Social media offers limitless opportunities to spread the news about everything from beer specials and promotions to tastings and contests.

“We want to get our promotions in the minds of the customers, so we’ll tweet about it beforehand, post it on Facebook and put it on our Website,” Thomson says.

In this digital age, it’s critical to take full advantage of these simple and efficient marketing tools when putting your brews to work for you in drawing a crowd.

The Dog Days of Summer

For a sports bar, the summer season can be long and dry. Don’t suffer through a drought!

“We have a great relationship with Anheuser-Busch,” Schultz remarks. “During the summer months, on Fridays we partner up with a local radio station on our giant rooftop patio. [Anheuser-Busch] is there as a sponsor, and the radio station brings a band.

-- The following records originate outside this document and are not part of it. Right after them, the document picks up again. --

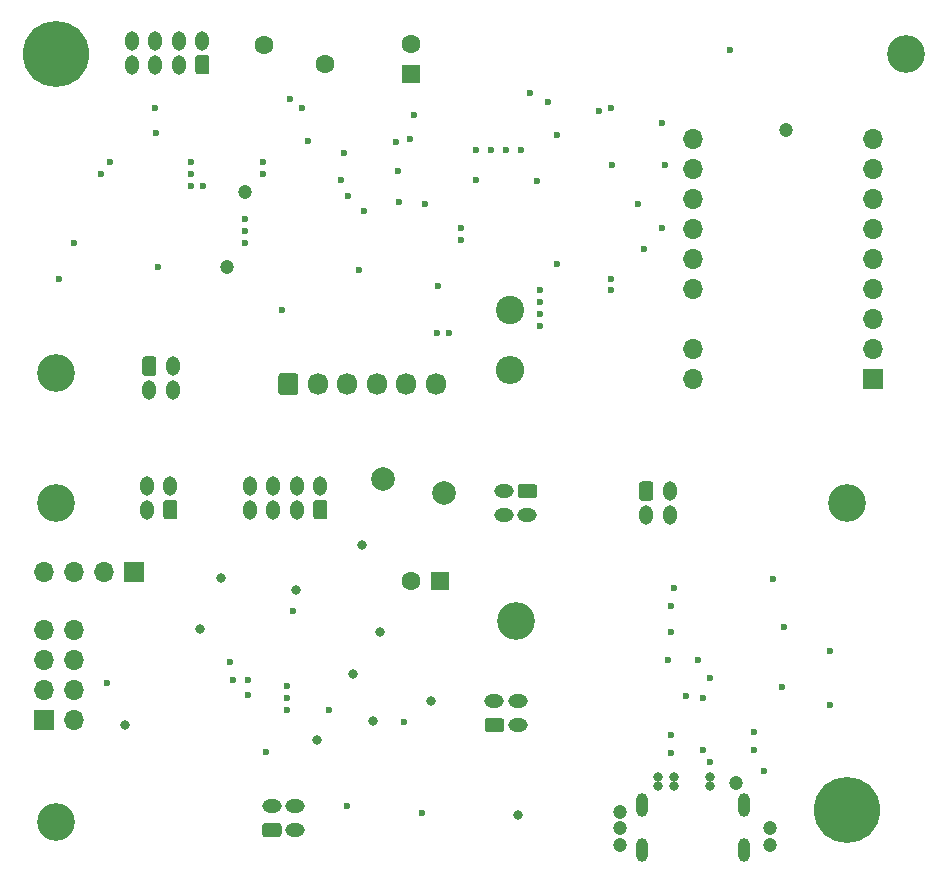
<source format=gbs>
G04 #@! TF.GenerationSoftware,KiCad,Pcbnew,(5.1.10-1-10_14)*
G04 #@! TF.CreationDate,2022-03-22T14:27:17+09:00*
G04 #@! TF.ProjectId,EH-900,45482d39-3030-42e6-9b69-6361645f7063,rev?*
G04 #@! TF.SameCoordinates,PX5f5e100PY510ff40*
G04 #@! TF.FileFunction,Soldermask,Bot*
G04 #@! TF.FilePolarity,Negative*
%FSLAX46Y46*%
G04 Gerber Fmt 4.6, Leading zero omitted, Abs format (unit mm)*
G04 Created by KiCad (PCBNEW (5.1.10-1-10_14)) date 2022-03-22 14:27:17*
%MOMM*%
%LPD*%
G01*
G04 APERTURE LIST*
%ADD10C,0.500000*%
%ADD11O,1.000000X2.000000*%
%ADD12C,3.200000*%
%ADD13O,1.700000X1.700000*%
%ADD14R,1.700000X1.700000*%
%ADD15C,1.600000*%
%ADD16R,1.600000X1.600000*%
%ADD17C,4.000000*%
%ADD18C,5.600000*%
%ADD19C,3.600000*%
%ADD20C,2.010000*%
%ADD21O,1.200000X1.650000*%
%ADD22O,1.650000X1.200000*%
%ADD23O,1.700000X1.850000*%
%ADD24O,2.400000X2.400000*%
%ADD25C,2.400000*%
%ADD26C,1.200000*%
%ADD27C,0.600000*%
%ADD28C,0.800000*%
G04 APERTURE END LIST*
D10*
G04 #@! TO.C,J301*
X62320000Y5050000D03*
X62320000Y5750000D03*
D11*
X53680000Y5400000D03*
X62320000Y5400000D03*
X53680000Y1600000D03*
X62320000Y1600000D03*
D10*
X62320000Y5400000D03*
G04 #@! TD*
D12*
G04 #@! TO.C,REF\u002A\u002A*
X71000000Y31000000D03*
G04 #@! TD*
G04 #@! TO.C,REF\u002A\u002A*
X4000000Y42000000D03*
G04 #@! TD*
D13*
G04 #@! TO.C,CN204*
X3048000Y25146000D03*
X5588000Y25146000D03*
X8128000Y25146000D03*
D14*
X10668000Y25146000D03*
G04 #@! TD*
D13*
G04 #@! TO.C,CN201*
X5588000Y20268000D03*
X3048000Y20268000D03*
X5588000Y17728000D03*
X3048000Y17728000D03*
X5588000Y15188000D03*
X3048000Y15188000D03*
X5588000Y12648000D03*
D14*
X3048000Y12648000D03*
G04 #@! TD*
D15*
G04 #@! TO.C,C210*
X34076000Y24384000D03*
D16*
X36576000Y24384000D03*
G04 #@! TD*
D12*
G04 #@! TO.C,REF\u002A\u002A*
X76000000Y69000000D03*
G04 #@! TD*
D17*
G04 #@! TO.C,REF\u002A\u002A*
X71000000Y5000000D03*
D18*
X71000000Y5000000D03*
G04 #@! TD*
D19*
G04 #@! TO.C,REF\u002A\u002A*
X4000000Y69000000D03*
D18*
X4000000Y69000000D03*
G04 #@! TD*
D15*
G04 #@! TO.C,F401*
X26766000Y68160000D03*
X21666000Y69760000D03*
G04 #@! TD*
D20*
G04 #@! TO.C,F201*
X36850000Y31820000D03*
X31750000Y33020000D03*
G04 #@! TD*
D21*
G04 #@! TO.C,CN401*
X13938000Y40572000D03*
X11938000Y40572000D03*
X13938000Y42572000D03*
G36*
G01*
X11338000Y41996999D02*
X11338000Y43147001D01*
G75*
G02*
X11587999Y43397000I249999J0D01*
G01*
X12288001Y43397000D01*
G75*
G02*
X12538000Y43147001I0J-249999D01*
G01*
X12538000Y41996999D01*
G75*
G02*
X12288001Y41747000I-249999J0D01*
G01*
X11587999Y41747000D01*
G75*
G02*
X11338000Y41996999I0J249999D01*
G01*
G37*
G04 #@! TD*
G04 #@! TO.C,CN301*
X56000000Y30000000D03*
X54000000Y30000000D03*
X56000000Y32000000D03*
G36*
G01*
X53400000Y31424999D02*
X53400000Y32575001D01*
G75*
G02*
X53649999Y32825000I249999J0D01*
G01*
X54350001Y32825000D01*
G75*
G02*
X54600000Y32575001I0J-249999D01*
G01*
X54600000Y31424999D01*
G75*
G02*
X54350001Y31175000I-249999J0D01*
G01*
X53649999Y31175000D01*
G75*
G02*
X53400000Y31424999I0J249999D01*
G01*
G37*
G04 #@! TD*
D22*
G04 #@! TO.C,CN207*
X43148000Y14192000D03*
X43148000Y12192000D03*
X41148000Y14192000D03*
G36*
G01*
X41723001Y11592000D02*
X40572999Y11592000D01*
G75*
G02*
X40323000Y11841999I0J249999D01*
G01*
X40323000Y12542001D01*
G75*
G02*
X40572999Y12792000I249999J0D01*
G01*
X41723001Y12792000D01*
G75*
G02*
X41973000Y12542001I0J-249999D01*
G01*
X41973000Y11841999D01*
G75*
G02*
X41723001Y11592000I-249999J0D01*
G01*
G37*
G04 #@! TD*
G04 #@! TO.C,CN206*
X41942000Y30004000D03*
X41942000Y32004000D03*
X43942000Y30004000D03*
G36*
G01*
X43366999Y32604000D02*
X44517001Y32604000D01*
G75*
G02*
X44767000Y32354001I0J-249999D01*
G01*
X44767000Y31653999D01*
G75*
G02*
X44517001Y31404000I-249999J0D01*
G01*
X43366999Y31404000D01*
G75*
G02*
X43117000Y31653999I0J249999D01*
G01*
X43117000Y32354001D01*
G75*
G02*
X43366999Y32604000I249999J0D01*
G01*
G37*
G04 #@! TD*
G04 #@! TO.C,CN203*
X24300000Y5302000D03*
X24300000Y3302000D03*
X22300000Y5302000D03*
G36*
G01*
X22875001Y2702000D02*
X21724999Y2702000D01*
G75*
G02*
X21475000Y2951999I0J249999D01*
G01*
X21475000Y3652001D01*
G75*
G02*
X21724999Y3902000I249999J0D01*
G01*
X22875001Y3902000D01*
G75*
G02*
X23125000Y3652001I0J-249999D01*
G01*
X23125000Y2951999D01*
G75*
G02*
X22875001Y2702000I-249999J0D01*
G01*
G37*
G04 #@! TD*
D21*
G04 #@! TO.C,CN202*
X11716000Y32428000D03*
X13716000Y32428000D03*
X11716000Y30428000D03*
G36*
G01*
X14316000Y31003001D02*
X14316000Y29852999D01*
G75*
G02*
X14066001Y29603000I-249999J0D01*
G01*
X13365999Y29603000D01*
G75*
G02*
X13116000Y29852999I0J249999D01*
G01*
X13116000Y31003001D01*
G75*
G02*
X13365999Y31253000I249999J0D01*
G01*
X14066001Y31253000D01*
G75*
G02*
X14316000Y31003001I0J-249999D01*
G01*
G37*
G04 #@! TD*
D12*
G04 #@! TO.C,REF\u002A\u002A*
X43000000Y21000000D03*
G04 #@! TD*
G04 #@! TO.C,REF\u002A\u002A*
X4000000Y4000000D03*
G04 #@! TD*
G04 #@! TO.C,REF\u002A\u002A*
X4000000Y31000000D03*
G04 #@! TD*
D23*
G04 #@! TO.C,CN403*
X36198000Y41058000D03*
X33698000Y41058000D03*
X31198000Y41058000D03*
X28698000Y41058000D03*
X26198000Y41058000D03*
G36*
G01*
X22848000Y40383000D02*
X22848000Y41733000D01*
G75*
G02*
X23098000Y41983000I250000J0D01*
G01*
X24298000Y41983000D01*
G75*
G02*
X24548000Y41733000I0J-250000D01*
G01*
X24548000Y40383000D01*
G75*
G02*
X24298000Y40133000I-250000J0D01*
G01*
X23098000Y40133000D01*
G75*
G02*
X22848000Y40383000I0J250000D01*
G01*
G37*
G04 #@! TD*
D24*
G04 #@! TO.C,R419*
X42494000Y42226000D03*
D25*
X42494000Y47306000D03*
G04 #@! TD*
D13*
G04 #@! TO.C,U409*
X57988000Y41464000D03*
X57988000Y44004000D03*
X57988000Y49084000D03*
X57988000Y51624000D03*
X57988000Y54164000D03*
X57988000Y56704000D03*
X57988000Y59244000D03*
X57988000Y61784000D03*
X73228000Y54164000D03*
X73228000Y56704000D03*
X73228000Y61784000D03*
X73228000Y49084000D03*
X73228000Y46544000D03*
X73228000Y59244000D03*
X73228000Y51624000D03*
X73228000Y44004000D03*
D14*
X73228000Y41464000D03*
G04 #@! TD*
D21*
G04 #@! TO.C,CN402*
X10427000Y70109000D03*
X12427000Y70109000D03*
X14427000Y70109000D03*
X16427000Y70109000D03*
X10427000Y68109000D03*
X12427000Y68109000D03*
X14427000Y68109000D03*
G36*
G01*
X17027000Y68684001D02*
X17027000Y67533999D01*
G75*
G02*
X16777001Y67284000I-249999J0D01*
G01*
X16076999Y67284000D01*
G75*
G02*
X15827000Y67533999I0J249999D01*
G01*
X15827000Y68684001D01*
G75*
G02*
X16076999Y68934000I249999J0D01*
G01*
X16777001Y68934000D01*
G75*
G02*
X17027000Y68684001I0J-249999D01*
G01*
G37*
G04 #@! TD*
D15*
G04 #@! TO.C,C410*
X34112000Y69847000D03*
D16*
X34112000Y67347000D03*
G04 #@! TD*
D21*
G04 #@! TO.C,CN205*
X20416000Y32428000D03*
X22416000Y32428000D03*
X24416000Y32428000D03*
X26416000Y32428000D03*
X20416000Y30428000D03*
X22416000Y30428000D03*
X24416000Y30428000D03*
G36*
G01*
X27016000Y31003001D02*
X27016000Y29852999D01*
G75*
G02*
X26766001Y29603000I-249999J0D01*
G01*
X26065999Y29603000D01*
G75*
G02*
X25816000Y29852999I0J249999D01*
G01*
X25816000Y31003001D01*
G75*
G02*
X26065999Y31253000I249999J0D01*
G01*
X26766001Y31253000D01*
G75*
G02*
X27016000Y31003001I0J-249999D01*
G01*
G37*
G04 #@! TD*
D26*
X64516000Y3456000D03*
X51816000Y3456000D03*
X51816000Y4853000D03*
X51816000Y2059000D03*
X64516000Y2059000D03*
X61595000Y7266000D03*
D27*
X56134000Y11330000D03*
X56134000Y9806000D03*
X19050000Y16002000D03*
X8382000Y15748000D03*
D28*
X16256000Y20320000D03*
X26162000Y10922000D03*
X18034000Y24638000D03*
X24384000Y23622000D03*
X9906000Y12192000D03*
X31496000Y20066000D03*
X30838627Y12498627D03*
X29210000Y16510000D03*
D27*
X18796000Y17526000D03*
X20320000Y14732000D03*
X20320000Y16002000D03*
D28*
X29972000Y27432000D03*
X43180000Y4572000D03*
X35814000Y14224000D03*
D27*
X27178000Y13462000D03*
X23622000Y13462000D03*
X21844000Y9906000D03*
X28702000Y5334000D03*
X23622000Y15494000D03*
X35052000Y4774000D03*
X23622000Y14478000D03*
X33528000Y12446000D03*
X24130000Y21844000D03*
X28778000Y56958000D03*
X33096000Y56450000D03*
X34366000Y63816000D03*
X15494000Y59844000D03*
X15494000Y58828000D03*
X15494000Y57812000D03*
X16510000Y57812000D03*
X39624000Y60860000D03*
X40894000Y60860000D03*
X42164000Y60860000D03*
X43434000Y60860000D03*
X21590000Y59844000D03*
X21590000Y58828000D03*
X20066000Y55018000D03*
X20066000Y54002000D03*
X20066000Y52986000D03*
X33020000Y59082000D03*
X29718000Y50700000D03*
X38354000Y54256000D03*
X38354000Y53240000D03*
X36322000Y45366000D03*
X37338000Y45366000D03*
X23190000Y47306000D03*
X36398000Y49338000D03*
X30104798Y55717112D03*
D26*
X20066000Y57304000D03*
D27*
X61092012Y69347988D03*
X44196000Y65686000D03*
X23876000Y65178000D03*
X7874000Y58828000D03*
X8636000Y59844000D03*
X24892000Y64416000D03*
X46482000Y62130000D03*
X45720000Y64924000D03*
X12436000Y64416000D03*
X5588000Y52986000D03*
X28194000Y58320000D03*
X35306000Y56288000D03*
X53848000Y52478000D03*
X32842000Y61530000D03*
X28448000Y60606000D03*
X46482000Y51208000D03*
X39624000Y58320000D03*
D26*
X65862000Y62546000D03*
D27*
X51000000Y49000000D03*
X51000000Y50000000D03*
X45000000Y46000000D03*
X45000000Y47000000D03*
X45000000Y48000000D03*
X45000000Y49000000D03*
X53340000Y56288000D03*
X55372000Y63146000D03*
X51054000Y64416000D03*
X51130000Y59590000D03*
X55626000Y59590000D03*
X55372000Y54256000D03*
X12522000Y62292000D03*
X34036000Y61784000D03*
X25400000Y61622000D03*
X44728812Y58295188D03*
X50038000Y64162000D03*
X12700000Y50954000D03*
D26*
X18542000Y50954000D03*
D27*
X4317988Y49938000D03*
X63119000Y11584000D03*
X63119000Y10060000D03*
X69596000Y13870000D03*
X69596000Y18442000D03*
X64770000Y24538000D03*
X65659000Y20474000D03*
X64008000Y8282000D03*
D28*
X56388000Y7774000D03*
X56388000Y7012000D03*
X59436000Y7012000D03*
X59436000Y7774000D03*
X54991000Y7774000D03*
X54991000Y7012000D03*
D27*
X56388000Y23776000D03*
X55880000Y17680000D03*
X56134000Y22252000D03*
X56134000Y20093000D03*
X58420000Y17680000D03*
X58801000Y10060000D03*
X58801000Y14505000D03*
X59436000Y9044000D03*
X59436000Y16156000D03*
X65532000Y15394000D03*
X57404000Y14632000D03*
M02*

</source>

It always draws a huge crowd.”

Beer always comes through in the clutch. There are ample ways to pump up your sales when the game buzzer goes off. Don’t be held hostage by the sports lineup — be proactive every day and watch your profits soar. NCB

Pay it Forward: Charity Events

Charity events are always popular, especially when they have a beer/sports connection. Consider working with a beer vendor and hosting a public charity event on an off night.

“Sometimes we’ll host a charity event and the beer companies might donate beer, promote it with giveaways or raffle off tickets to games,” says Kelly Thomson, marketing manager at The Greatest Bar in Boston. “We get a lot of people contacting our events manager to hold charity events at our venue. We did a fund-raiser last summer to kick off our Country Night and to raise money for the Nashville flood victims. I thought it would go hand-in-hand: We were kicking off our Country Night, Nashville is the capital of country music and it would be a great way to support those affected by the floods. We teamed up with Corona on this fund-raiser, and the proceeds we raised at the door went to the American Red Cross.”

Gary Allen, owner and operator of Champion Billiards Sports Café in Frederick, Md., says charity events are a great way to give back and bring in a crowd. Look for local charities or causes to sponsor or work with a national program.